This article (as you could rather clearly surmise from the title) is about querying the training and testing sets of a Predixion Insight model. This is a very useful technique and is handy in a variety of situations, but that is not the point of this article. The point of this article will be revealed in a future posting, so for now you can sit back and learn how to retrieve training and testing sets.
Whenever you upload a rectangular dataset using Predixion Insight you have the option to automatically separate your data into training and testing sets. The page of the wizard where you specify this information looks like this:
The parameters allow you to control how much data is set aside for testing up to a maximum. Later this held out data is used to automatically create accuracy charts, profit charts and other fun stuff.
Once your data is uploaded to Predixion Insight, you can create as many models as you wish on the dataset with ease using any of the modeling tools or even visual macros for automation. If, for any reason, you want to fetch the data from the Predixion Insight server back into your Excel workbook or PowerPivot table, you can use the Query tool on the Insight Analytics ribbon.

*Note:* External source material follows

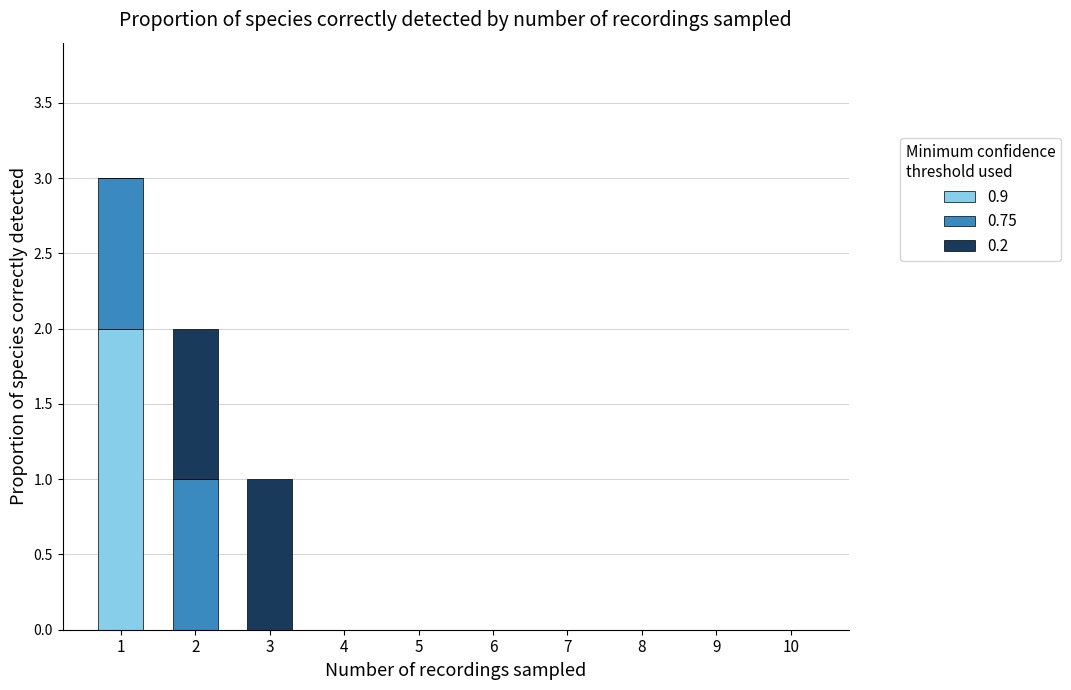

The 0.9 series shows 1 at 4. True or false?

False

In the Query Wizard you select a dataset to query rather than a model. Querying a model generally means fetching predictions or model patterns. Querying a dataset simply means fetching the data that is cached in that dataset.

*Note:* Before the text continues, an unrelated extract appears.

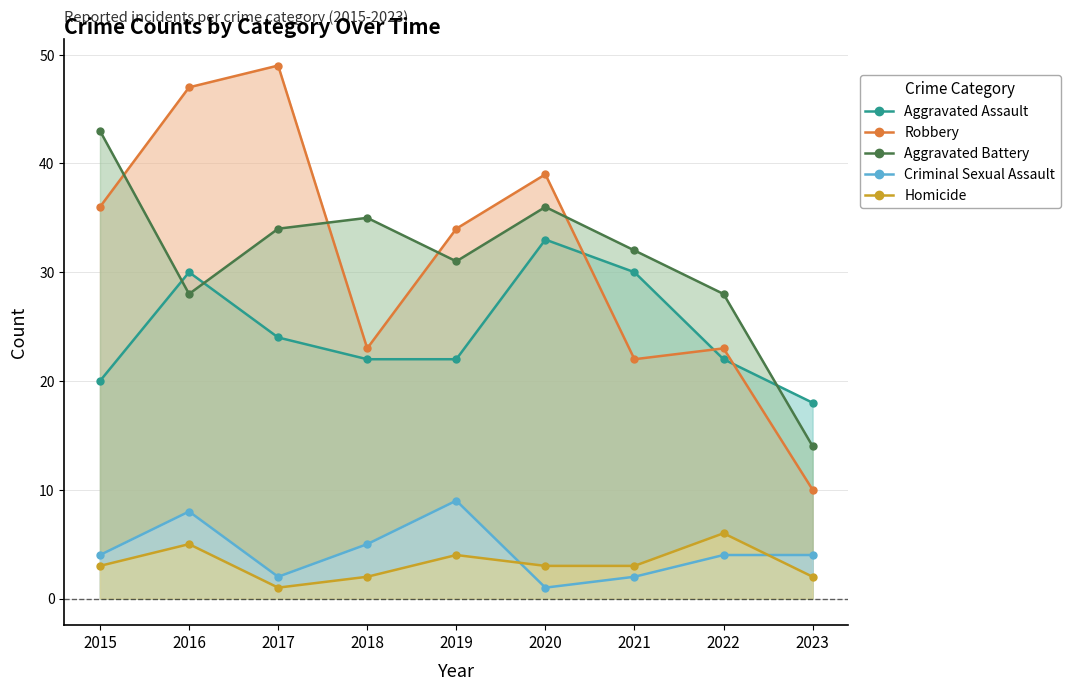

Which series changed the most between 2022 and 2023?

Aggravated Battery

On the next page of the wizard you select which columns you want to fetch from the dataset. You can click the checkbox at the top to retrieve all of them. More importantly you can select a filter to limit which rows are returned. This is where the magic comes in – there is a “special” filter clause that you can select called “Is Test Cases”. Setting this filter clause to “true” causes only the test cases to be returned, whereas setting the clause to “false” returns only training cases.
And that’s it. Although you now may have a new trick in handling your Predixion Insight datasets, you will have to wait until a future installment to learn why this detail is so important. Until then – happy mining!